書誌データ(私が読んだ版)
スクールボーイ閣下
ジョン・ル・カレ
村上博基訳
早川文庫
昭和62年1月31日発行(初版)
THE HONOURABLE SCHOOLBOY
JOHN LE CARRE
BANTAM BOOK
14th printing January 1985
感想
この素晴らしい小説を評するのに何という形容をすればいいのだろう。
再読に耐える小説は少なくない。しかし、三読、四読に耐えるこのスパイ小説こそは、まさにわたしにとってのオールタイム・ベストのなかでもとくに燦然と輝く傑作である。村上博基さんの翻訳で3回、ペーパーバックでも2回読んで、その度に惚れ惚れとする。ル・カレの文章は決して平易ではない。ストーリーの展開も、過去に飛び、現在に戻り、直線的には進まない。読み進むにははじめは努力を強いる本なのだ。しかし、かならずその努力は報われる。

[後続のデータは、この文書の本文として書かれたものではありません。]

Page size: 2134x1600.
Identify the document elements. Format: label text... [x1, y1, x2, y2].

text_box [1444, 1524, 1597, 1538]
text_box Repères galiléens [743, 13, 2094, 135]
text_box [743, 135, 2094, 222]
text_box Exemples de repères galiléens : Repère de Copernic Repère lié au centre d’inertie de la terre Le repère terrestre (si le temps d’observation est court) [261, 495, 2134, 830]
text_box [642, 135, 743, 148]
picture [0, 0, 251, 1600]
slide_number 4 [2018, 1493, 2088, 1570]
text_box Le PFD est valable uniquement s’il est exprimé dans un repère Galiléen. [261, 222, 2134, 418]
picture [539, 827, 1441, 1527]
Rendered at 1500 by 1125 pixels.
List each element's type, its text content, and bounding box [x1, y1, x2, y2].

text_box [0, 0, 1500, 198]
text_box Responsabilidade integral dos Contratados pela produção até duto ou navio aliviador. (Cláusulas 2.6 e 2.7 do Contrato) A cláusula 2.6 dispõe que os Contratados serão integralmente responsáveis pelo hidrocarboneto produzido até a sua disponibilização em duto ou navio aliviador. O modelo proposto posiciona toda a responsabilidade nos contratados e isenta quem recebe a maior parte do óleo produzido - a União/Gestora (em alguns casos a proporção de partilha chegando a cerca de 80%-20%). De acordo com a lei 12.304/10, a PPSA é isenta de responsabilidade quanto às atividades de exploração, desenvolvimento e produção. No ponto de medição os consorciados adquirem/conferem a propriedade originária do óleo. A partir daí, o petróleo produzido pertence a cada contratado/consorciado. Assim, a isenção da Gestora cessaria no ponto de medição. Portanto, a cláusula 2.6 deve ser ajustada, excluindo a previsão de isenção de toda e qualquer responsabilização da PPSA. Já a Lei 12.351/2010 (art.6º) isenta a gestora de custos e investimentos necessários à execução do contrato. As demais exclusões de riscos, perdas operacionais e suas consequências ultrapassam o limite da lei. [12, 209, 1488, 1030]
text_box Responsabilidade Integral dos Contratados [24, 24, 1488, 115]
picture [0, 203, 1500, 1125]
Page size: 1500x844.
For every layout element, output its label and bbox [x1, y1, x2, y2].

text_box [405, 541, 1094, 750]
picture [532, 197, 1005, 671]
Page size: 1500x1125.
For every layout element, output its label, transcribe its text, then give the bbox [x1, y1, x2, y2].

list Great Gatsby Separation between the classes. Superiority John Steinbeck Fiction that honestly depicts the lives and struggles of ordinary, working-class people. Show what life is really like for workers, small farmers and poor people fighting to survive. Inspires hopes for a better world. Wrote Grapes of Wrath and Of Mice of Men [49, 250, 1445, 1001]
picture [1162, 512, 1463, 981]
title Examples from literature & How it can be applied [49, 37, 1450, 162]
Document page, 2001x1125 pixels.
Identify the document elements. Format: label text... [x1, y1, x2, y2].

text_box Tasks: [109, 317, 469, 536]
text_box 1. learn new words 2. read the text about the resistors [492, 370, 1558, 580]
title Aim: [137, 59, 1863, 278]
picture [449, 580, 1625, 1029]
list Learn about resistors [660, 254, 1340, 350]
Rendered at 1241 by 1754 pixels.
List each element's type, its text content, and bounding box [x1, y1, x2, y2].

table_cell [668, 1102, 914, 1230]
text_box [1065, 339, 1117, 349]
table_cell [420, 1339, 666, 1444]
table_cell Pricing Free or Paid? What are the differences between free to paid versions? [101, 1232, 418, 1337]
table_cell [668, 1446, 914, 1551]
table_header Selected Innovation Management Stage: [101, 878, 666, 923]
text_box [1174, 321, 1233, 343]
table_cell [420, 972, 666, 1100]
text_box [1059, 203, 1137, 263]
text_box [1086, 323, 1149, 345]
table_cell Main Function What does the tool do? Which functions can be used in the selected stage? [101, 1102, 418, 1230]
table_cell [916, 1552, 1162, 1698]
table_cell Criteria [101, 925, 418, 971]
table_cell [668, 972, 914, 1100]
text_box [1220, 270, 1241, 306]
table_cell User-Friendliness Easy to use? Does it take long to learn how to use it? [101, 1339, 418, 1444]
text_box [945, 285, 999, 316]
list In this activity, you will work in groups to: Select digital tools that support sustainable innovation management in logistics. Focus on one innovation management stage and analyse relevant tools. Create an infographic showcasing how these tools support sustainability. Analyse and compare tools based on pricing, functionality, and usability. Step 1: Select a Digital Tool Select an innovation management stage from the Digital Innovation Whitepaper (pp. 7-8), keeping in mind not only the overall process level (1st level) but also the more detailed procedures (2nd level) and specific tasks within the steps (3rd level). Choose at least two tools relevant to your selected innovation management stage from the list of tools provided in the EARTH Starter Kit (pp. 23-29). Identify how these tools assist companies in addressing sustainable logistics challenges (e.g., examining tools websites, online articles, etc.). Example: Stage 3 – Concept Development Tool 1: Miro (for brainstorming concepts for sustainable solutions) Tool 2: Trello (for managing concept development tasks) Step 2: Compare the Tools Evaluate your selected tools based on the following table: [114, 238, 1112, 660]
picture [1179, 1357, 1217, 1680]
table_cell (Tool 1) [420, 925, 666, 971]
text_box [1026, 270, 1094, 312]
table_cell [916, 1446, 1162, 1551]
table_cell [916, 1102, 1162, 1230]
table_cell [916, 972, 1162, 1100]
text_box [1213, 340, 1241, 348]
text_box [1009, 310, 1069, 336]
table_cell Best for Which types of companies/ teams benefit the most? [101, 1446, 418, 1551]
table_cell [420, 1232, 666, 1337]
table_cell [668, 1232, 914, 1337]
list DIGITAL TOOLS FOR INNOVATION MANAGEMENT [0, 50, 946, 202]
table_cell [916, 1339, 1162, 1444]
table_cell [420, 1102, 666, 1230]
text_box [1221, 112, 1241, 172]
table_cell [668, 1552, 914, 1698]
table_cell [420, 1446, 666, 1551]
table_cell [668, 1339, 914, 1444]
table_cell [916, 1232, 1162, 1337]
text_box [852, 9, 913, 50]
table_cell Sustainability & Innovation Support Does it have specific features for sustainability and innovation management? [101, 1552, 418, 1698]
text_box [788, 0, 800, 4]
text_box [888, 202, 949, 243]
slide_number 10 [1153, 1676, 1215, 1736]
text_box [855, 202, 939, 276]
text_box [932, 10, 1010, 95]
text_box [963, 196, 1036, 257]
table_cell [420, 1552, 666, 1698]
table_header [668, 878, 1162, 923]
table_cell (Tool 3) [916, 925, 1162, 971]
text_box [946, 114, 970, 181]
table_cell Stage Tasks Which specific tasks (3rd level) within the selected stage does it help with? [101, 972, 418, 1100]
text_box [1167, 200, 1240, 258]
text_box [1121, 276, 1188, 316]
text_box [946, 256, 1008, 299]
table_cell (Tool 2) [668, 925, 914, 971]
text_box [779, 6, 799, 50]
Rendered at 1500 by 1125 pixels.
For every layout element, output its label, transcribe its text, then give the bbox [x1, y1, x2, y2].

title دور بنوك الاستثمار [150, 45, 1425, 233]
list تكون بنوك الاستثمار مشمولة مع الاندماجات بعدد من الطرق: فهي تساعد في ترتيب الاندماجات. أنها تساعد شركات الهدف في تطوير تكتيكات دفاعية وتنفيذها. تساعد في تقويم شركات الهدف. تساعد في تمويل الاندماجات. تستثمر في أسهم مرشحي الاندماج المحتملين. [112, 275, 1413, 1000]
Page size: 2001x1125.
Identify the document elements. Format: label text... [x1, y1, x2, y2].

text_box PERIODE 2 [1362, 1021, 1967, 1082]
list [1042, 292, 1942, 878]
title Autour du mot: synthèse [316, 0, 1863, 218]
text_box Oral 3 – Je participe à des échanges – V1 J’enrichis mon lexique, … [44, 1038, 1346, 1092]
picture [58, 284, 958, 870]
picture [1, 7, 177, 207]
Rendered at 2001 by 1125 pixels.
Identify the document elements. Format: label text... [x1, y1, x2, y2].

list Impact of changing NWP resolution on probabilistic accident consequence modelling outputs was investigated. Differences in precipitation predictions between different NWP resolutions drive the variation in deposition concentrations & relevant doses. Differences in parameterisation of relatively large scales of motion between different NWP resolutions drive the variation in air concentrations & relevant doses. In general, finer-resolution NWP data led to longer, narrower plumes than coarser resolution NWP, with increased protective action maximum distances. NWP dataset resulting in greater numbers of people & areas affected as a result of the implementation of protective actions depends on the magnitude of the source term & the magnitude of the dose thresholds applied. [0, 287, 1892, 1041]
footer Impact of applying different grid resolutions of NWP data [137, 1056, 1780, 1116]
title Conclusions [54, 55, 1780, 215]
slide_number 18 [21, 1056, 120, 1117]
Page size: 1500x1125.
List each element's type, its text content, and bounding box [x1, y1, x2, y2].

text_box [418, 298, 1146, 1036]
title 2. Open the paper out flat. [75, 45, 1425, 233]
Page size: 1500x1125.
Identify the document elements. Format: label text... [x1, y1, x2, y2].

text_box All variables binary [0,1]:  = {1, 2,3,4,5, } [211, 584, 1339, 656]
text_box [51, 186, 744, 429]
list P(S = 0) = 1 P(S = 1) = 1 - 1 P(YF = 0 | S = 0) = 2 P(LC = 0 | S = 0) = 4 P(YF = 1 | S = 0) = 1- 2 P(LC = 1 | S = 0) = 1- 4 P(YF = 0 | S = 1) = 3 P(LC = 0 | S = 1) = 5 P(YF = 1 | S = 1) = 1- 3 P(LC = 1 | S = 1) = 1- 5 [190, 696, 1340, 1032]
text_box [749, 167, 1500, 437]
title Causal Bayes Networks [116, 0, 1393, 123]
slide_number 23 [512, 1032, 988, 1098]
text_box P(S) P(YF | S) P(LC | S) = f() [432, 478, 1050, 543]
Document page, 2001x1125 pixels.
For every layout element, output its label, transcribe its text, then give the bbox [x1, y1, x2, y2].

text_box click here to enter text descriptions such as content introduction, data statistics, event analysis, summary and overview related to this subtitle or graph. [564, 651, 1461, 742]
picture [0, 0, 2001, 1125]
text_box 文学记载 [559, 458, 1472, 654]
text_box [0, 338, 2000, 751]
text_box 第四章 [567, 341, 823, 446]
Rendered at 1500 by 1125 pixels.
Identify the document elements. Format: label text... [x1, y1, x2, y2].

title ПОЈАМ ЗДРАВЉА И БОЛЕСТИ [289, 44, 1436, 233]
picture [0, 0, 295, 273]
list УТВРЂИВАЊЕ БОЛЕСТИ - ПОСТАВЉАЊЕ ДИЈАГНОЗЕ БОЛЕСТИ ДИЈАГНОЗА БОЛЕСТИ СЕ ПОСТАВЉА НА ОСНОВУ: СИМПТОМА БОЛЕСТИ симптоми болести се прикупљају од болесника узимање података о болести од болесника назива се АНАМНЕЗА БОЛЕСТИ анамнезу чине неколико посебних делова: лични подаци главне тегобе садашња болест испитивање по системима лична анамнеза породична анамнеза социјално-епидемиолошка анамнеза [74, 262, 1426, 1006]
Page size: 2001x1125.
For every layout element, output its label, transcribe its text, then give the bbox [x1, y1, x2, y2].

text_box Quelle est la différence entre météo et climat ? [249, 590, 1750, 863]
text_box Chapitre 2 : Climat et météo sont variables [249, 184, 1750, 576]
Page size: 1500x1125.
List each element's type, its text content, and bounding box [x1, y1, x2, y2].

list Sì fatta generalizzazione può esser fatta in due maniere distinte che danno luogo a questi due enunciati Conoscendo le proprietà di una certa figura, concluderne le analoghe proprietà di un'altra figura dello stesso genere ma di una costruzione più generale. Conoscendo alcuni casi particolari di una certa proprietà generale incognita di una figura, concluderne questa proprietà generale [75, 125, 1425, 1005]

わたしはいまでも、ジェリー・ウェスタビーが花束を抱えてたたずむ香港の街角の夜景を思い描くことができるし、チャーリー・マーシャルが口汚なく罵りながら、コクピットの計器さえ壊れたおんぼろジェットをなんとか離陸させる場面を、まるで大好きな映画の一シーンのように夢に描くことができる。資料庫での発見に、老コニーがあげた勝ち誇った声。ネルソン・コウの上海時代の屈折。リジーとリカルドとマーシャルの無鉄砲で美しい青春の夢。サイゴンの陥落にがっくりと肩を落とすアメリカ人将校。クメール・ルージュの支配するカンボジアを行くジャーナリストの胆力。
ああ、ここには1970年代を凝縮したすべてがある。
念のために申し添えておくと、この小説はスマイリー三部作と呼ばれるシリーズのちょうど真ん中にあたる。『ティンカー・テイラー・ソルジャー・スパイ』、本書、『スマイリーと仲間達』を通して読むことで、わたしたちは冷戦の時代のさまざまな精神のありかたに思いをはせることになるだろう。
スパイ小説というジャンルが非常にうまくとらえた文芸上のテーマのひとつは、「人はなぜ裏切るのか」ということだとわたしは思う。
人はなぜ裏切るのか。友人を、家族を、同僚を、祖国を・・・・金に目がくらんだり、脅されてやむを得ずという場合はわかりやすいのだが、確信犯としての「裏切り者」というのが一番理解しにくい。表面的には、その動機はイデオロギーや宗教に求められやすいのだが、しかしなぜ彼らが裏切るのかというほんとうの答えは難しい。
イギリスの情報部の内幕ものなどを読むと、名門パブリックスクール時代からのホモ・セクシュアル嗜好なんかがもっともらしく書いてあったりするけれど、それでも実はよくわからない。
ただ、大胆な意見かもしれないが、裏切るに値する対象だからこそ、人はときとして「裏切り者」にみずから堕するのかもしれない。あるいは、裏切りの動機はその対象の品格に相応すると言い換えてもよい。
そういう意味では、いまの日本は裏切るに値する国であろうかね。「身を捨つるほどの祖国はありや」の裏返しであります。